▶ **Listed entries**:
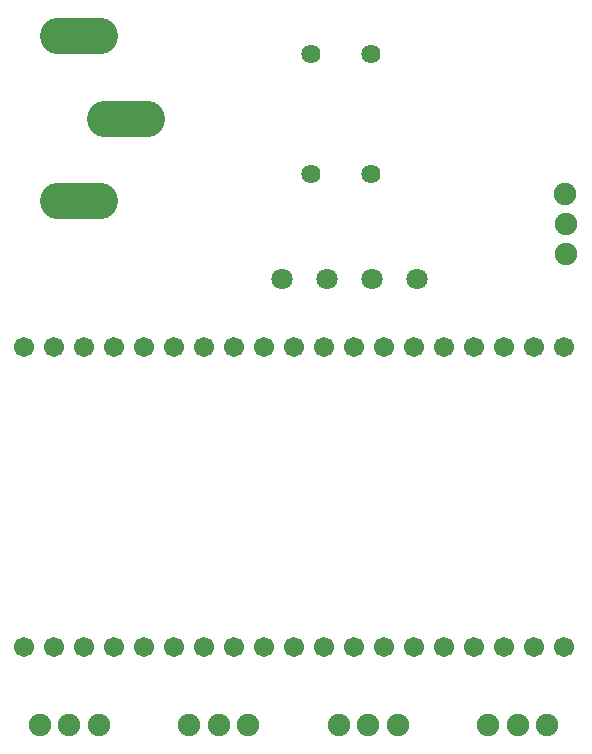
<source format=gbs>
G04 Layer: BottomSolderMaskLayer*
G04 EasyEDA v6.5.42, 2024-04-26 10:31:32*
G04 9f6459e1cdc04d20a695041d627ca585,394a4af37713441991a7fd952f151f2e,10*
G04 Gerber Generator version 0.2*
G04 Scale: 100 percent, Rotated: No, Reflected: No *
G04 Dimensions in millimeters *
G04 leading zeros omitted , absolute positions ,4 integer and 5 decimal *
%FSLAX45Y45*%
%MOMM*%

%ADD10C,1.9016*%
%ADD11O,6.599986800000001X3.0999938*%
%ADD12C,1.8016*%
%ADD13C,1.6256*%
%ADD14C,1.7016*%

%LPD*%
D10*
G01*
X5988050Y6324600D03*
G01*
X5988050Y6578600D03*
G01*
X5975350Y6832600D03*
D11*
G01*
X1857400Y8167598D03*
G01*
X1857400Y6767601D03*
G01*
X2257399Y7467600D03*
D10*
G01*
X5325300Y2336800D03*
G01*
X5575312Y2336800D03*
G01*
X5825299Y2336800D03*
G01*
X4059539Y2336800D03*
G01*
X4309551Y2336800D03*
G01*
X4559538Y2336800D03*
G01*
X2793761Y2336800D03*
G01*
X3043773Y2336800D03*
G01*
X3293760Y2336800D03*
G01*
X1528000Y2336800D03*
G01*
X1778012Y2336800D03*
G01*
X2027999Y2336800D03*
D12*
G01*
X3581400Y6108700D03*
G01*
X3962400Y6108700D03*
G01*
X4343400Y6108700D03*
G01*
X4724400Y6108700D03*
D13*
G01*
X4330700Y8013700D03*
G01*
X4330700Y6997700D03*
G01*
X3822700Y8013700D03*
G01*
X3822700Y6997700D03*
D14*
G01*
X1397005Y2997202D03*
G01*
X1651005Y2997202D03*
G01*
X1905005Y2997202D03*
G01*
X2159005Y2997202D03*
G01*
X2413005Y2997202D03*
G01*
X2667005Y2997202D03*
G01*
X2921005Y2997202D03*
G01*
X3175005Y2997202D03*
G01*
X3429005Y2997202D03*
G01*
X3683005Y2997202D03*
G01*
X3937005Y2997202D03*
G01*
X4191005Y2997202D03*
G01*
X4445005Y2997202D03*
G01*
X4699005Y2997202D03*
G01*
X4953005Y2997202D03*
G01*
X5207005Y2997202D03*
G01*
X5461005Y2997202D03*
G01*
X5715005Y2997202D03*
G01*
X5969005Y2997202D03*
G01*
X1397005Y5537202D03*
G01*
X1651005Y5537202D03*
G01*
X1905005Y5537202D03*
G01*
X2159005Y5537202D03*
G01*
X2413005Y5537202D03*
G01*
X2667005Y5537202D03*
G01*
X2921005Y5537202D03*
G01*
X3175005Y5537202D03*
G01*
X3429005Y5537202D03*
G01*
X3683005Y5537202D03*
G01*
X3937005Y5537202D03*
G01*
X4191005Y5537202D03*
G01*
X4445005Y5537202D03*
G01*
X4699005Y5537202D03*
G01*
X4953005Y5537202D03*
G01*
X5207005Y5537202D03*
G01*
X5461005Y5537202D03*
G01*
X5715005Y5537202D03*
G01*
X5969005Y5537202D03*
M02*

</source>
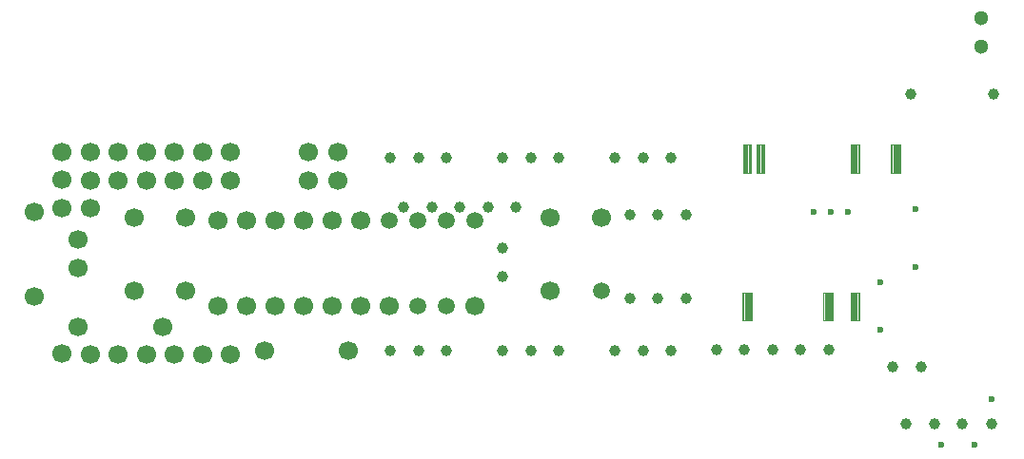
<source format=gts>
G71*G90*G75*D02*
%ASAXBY*OFA0B0*MOMM*FSLAX43Y43*IPPOS*%
%ADD11C,0.100*%
%ADD16C,0.600*%
%ADD20C,1.000*%
%ADD23C,1.300*%
%ADD25C,1.500*%
%ADD27C,1.700*%
G54D11*
G01X151401Y104251D02*
Y106751D01*
X152101D01*
Y104251D01*
X151401D01*
X151496D02*
Y106751D01*
X151591Y104251D02*
Y106751D01*
X151686Y104251D02*
Y106751D01*
X151781Y104251D02*
Y106751D01*
X151876Y104251D02*
Y106751D01*
X151971Y104251D02*
Y106751D01*
X152066Y104251D02*
Y106751D01*
X152601Y104251D02*
Y106751D01*
X153301D01*
Y104251D01*
X152601D01*
X152696D02*
Y106751D01*
X152791Y104251D02*
Y106751D01*
X152886Y104251D02*
Y106751D01*
X152981Y104251D02*
Y106751D01*
X153076Y104251D02*
Y106751D01*
X153171Y104251D02*
Y106751D01*
X153266Y104251D02*
Y106751D01*
X160951Y104251D02*
Y106751D01*
X161751D01*
Y104251D01*
X160951D01*
X161046D02*
Y106751D01*
X161141Y104251D02*
Y106751D01*
X161236Y104251D02*
Y106751D01*
X161331Y104251D02*
Y106751D01*
X161426Y104251D02*
Y106751D01*
X161521Y104251D02*
Y106751D01*
X161616Y104251D02*
Y106751D01*
X161711Y104251D02*
Y106751D01*
X164551Y104251D02*
Y106751D01*
X165351D01*
Y104251D01*
X164551D01*
X164646D02*
Y106751D01*
X164741Y104251D02*
Y106751D01*
X164836Y104251D02*
Y106751D01*
X164931Y104251D02*
Y106751D01*
X165026Y104251D02*
Y106751D01*
X165121Y104251D02*
Y106751D01*
X165216Y104251D02*
Y106751D01*
X165311Y104251D02*
Y106751D01*
X151351Y91051D02*
Y93551D01*
X152151D01*
Y91051D01*
X151351D01*
X151446D02*
Y93551D01*
X151541Y91051D02*
Y93551D01*
X151636Y91051D02*
Y93551D01*
X151731Y91051D02*
Y93551D01*
X151826Y91051D02*
Y93551D01*
X151921Y91051D02*
Y93551D01*
X152016Y91051D02*
Y93551D01*
X152111Y91051D02*
Y93551D01*
X158551Y91051D02*
Y93551D01*
X159351D01*
Y91051D01*
X158551D01*
X158646D02*
Y93551D01*
X158741Y91051D02*
Y93551D01*
X158836Y91051D02*
Y93551D01*
X158931Y91051D02*
Y93551D01*
X159026Y91051D02*
Y93551D01*
X159121Y91051D02*
Y93551D01*
X159216Y91051D02*
Y93551D01*
X159311Y91051D02*
Y93551D01*
X160951Y91051D02*
Y93551D01*
X161751D01*
Y91051D01*
X160951D01*
X161046D02*
Y93551D01*
X161141Y91051D02*
Y93551D01*
X161236Y91051D02*
Y93551D01*
X161331Y91051D02*
Y93551D01*
X161426Y91051D02*
Y93551D01*
X161521Y91051D02*
Y93551D01*
X161616Y91051D02*
Y93551D01*
X161711Y91051D02*
Y93551D01*
G54D27*
X134250Y100250D03*
X138750D03*
G54D25*
Y93750D03*
G54D27*
X134250D03*
X104642Y100002D03*
X107182D03*
X109722D03*
X112262D03*
X114802D03*
X117342D03*
G54D25*
X119882D03*
X122422D03*
X127502D03*
X124962D03*
Y92382D03*
G54D27*
X127502D03*
G54D20*
X130000Y95000D03*
Y97500D03*
G54D27*
X119882Y92382D03*
X117342D03*
X114802D03*
X112262D03*
X109722D03*
X107182D03*
X104642D03*
G54D25*
X122422D03*
G54D27*
X97250Y93750D03*
X101750D03*
X97250Y100250D03*
X101750D03*
X92250Y98251D03*
Y95751D03*
Y90501D03*
X99750D03*
G54D20*
X120000Y88400D03*
X122500D03*
X125000D03*
X130000D03*
X132500D03*
X135000D03*
X140000D03*
X142500D03*
X145000D03*
X120000Y105600D03*
X122500D03*
X125000D03*
X130000D03*
X132500D03*
X135000D03*
X140000D03*
X142500D03*
X145000D03*
X131200Y101200D03*
X128700D03*
X126200D03*
X123700D03*
X121200D03*
X143800Y100500D03*
X141300D03*
G54D23*
X172600Y118000D03*
Y115500D03*
G54D27*
X116300Y88400D03*
X108800D03*
G54D20*
X146300Y100500D03*
G54D27*
X90800Y106101D03*
X93300D03*
X95800D03*
X98300D03*
X100800D03*
X103300D03*
X90800Y103601D03*
X93300Y103501D03*
X95800D03*
X98300D03*
X100800D03*
X105800Y106101D03*
X90800Y101101D03*
X93300D03*
X88300Y100701D03*
Y93201D03*
X103300Y103501D03*
G54D20*
X165900Y81900D03*
X168400D03*
X170900D03*
X173500D03*
X166300Y111200D03*
G54D27*
X115300Y103501D03*
X112700D03*
X115300Y106101D03*
X112700D03*
X105800Y103501D03*
G54D20*
X173700Y111200D03*
X149000Y88500D03*
X151500D03*
X154000D03*
X156500D03*
G54D27*
X90800Y88101D03*
X93300Y88001D03*
X95800D03*
X98300D03*
X100800D03*
X103300D03*
X105800D03*
G54D16*
X166700Y101000D03*
Y95800D03*
G54D20*
X141300Y93000D03*
X143800D03*
X146300D03*
X159000Y88500D03*
X167200Y86900D03*
X164700D03*
G54D16*
X169000Y80000D03*
X172000D03*
X157700Y100700D03*
X159200D03*
X160700D03*
X163600Y94500D03*
Y90200D03*
X173500Y84100D03*
G01X0Y0D02*
M02*

</source>
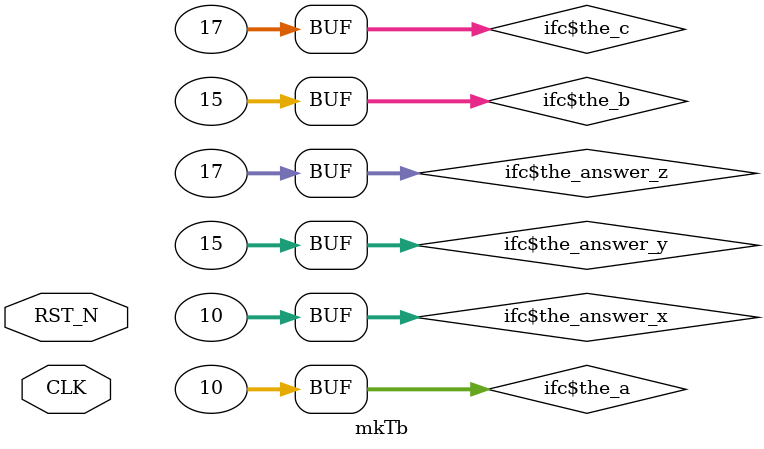
<source format=v>

`ifdef BSV_ASSIGNMENT_DELAY
`else
  `define BSV_ASSIGNMENT_DELAY
`endif

`ifdef BSV_POSITIVE_RESET
  `define BSV_RESET_VALUE 1'b1
  `define BSV_RESET_EDGE posedge
`else
  `define BSV_RESET_VALUE 1'b0
  `define BSV_RESET_EDGE negedge
`endif

module mkTb(CLK,
	    RST_N);
  input  CLK;
  input  RST_N;

  // ports of submodule ifc
  wire [31 : 0] ifc$the,
		ifc$the_a,
		ifc$the_answer,
		ifc$the_answer_x,
		ifc$the_answer_y,
		ifc$the_answer_z,
		ifc$the_b,
		ifc$the_c;

  // submodule ifc
  mkModuleDeepThought ifc(.CLK(CLK),
			  .RST_N(RST_N),
			  .the_a(ifc$the_a),
			  .the_answer_x(ifc$the_answer_x),
			  .the_answer_y(ifc$the_answer_y),
			  .the_answer_z(ifc$the_answer_z),
			  .the_b(ifc$the_b),
			  .the_c(ifc$the_c),
			  .the_answer(ifc$the_answer),
			  .RDY_the_answer(),
			  .the(ifc$the),
			  .RDY_the());

  // submodule ifc
  assign ifc$the_a = 32'd10 ;
  assign ifc$the_answer_x = 32'd10 ;
  assign ifc$the_answer_y = 32'd15 ;
  assign ifc$the_answer_z = 32'd17 ;
  assign ifc$the_b = 32'd15 ;
  assign ifc$the_c = 32'd17 ;

  // handling of system tasks

  // synopsys translate_off
  always@(negedge CLK)
  begin
    #0;
    $display("Hello World! The answer is: %0d", $signed(ifc$the_answer));
    $display("Hello World! The answer is: %0d", $signed(ifc$the));
    $finish(32'd0);
  end
  // synopsys translate_on
endmodule  // mkTb


</source>
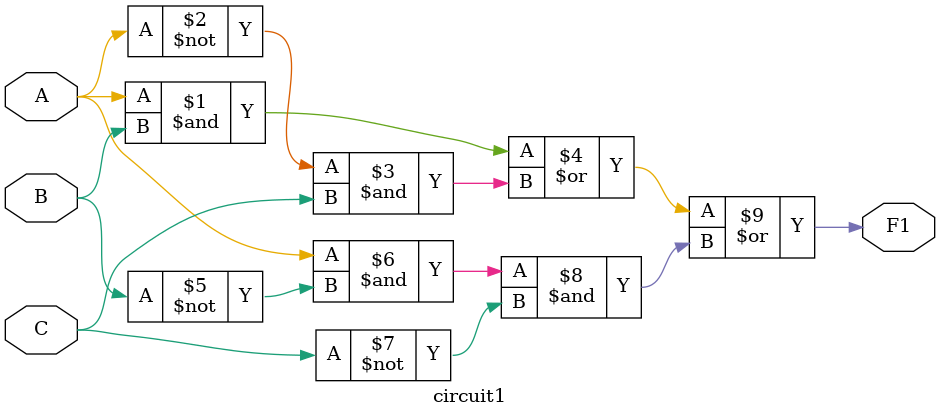
<source format=v>
`timescale 1ns / 1ps


module circuit1(
    input A,
    input B,
    input C,
    output F1
    );
    assign F1 = (A&B)|(~A&C)|(A&~B&~C);
endmodule

</source>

▶ **Task item**: No pictures belong in the answer, only the lines from the top of the listing through the line containing "X5975350Y6832600D03*", repeated word for word.

▶ **Exercise solution**:
<source format=gbs>
G04 Layer: BottomSolderMaskLayer*
G04 EasyEDA v6.5.42, 2024-04-26 10:31:32*
G04 9f6459e1cdc04d20a695041d627ca585,394a4af37713441991a7fd952f151f2e,10*
G04 Gerber Generator version 0.2*
G04 Scale: 100 percent, Rotated: No, Reflected: No *
G04 Dimensions in millimeters *
G04 leading zeros omitted , absolute positions ,4 integer and 5 decimal *
%FSLAX45Y45*%
%MOMM*%

%ADD10C,1.9016*%
%ADD11O,6.599986800000001X3.0999938*%
%ADD12C,1.8016*%
%ADD13C,1.6256*%
%ADD14C,1.7016*%

%LPD*%
D10*
G01*
X5988050Y6324600D03*
G01*
X5988050Y6578600D03*
G01*
X5975350Y6832600D03*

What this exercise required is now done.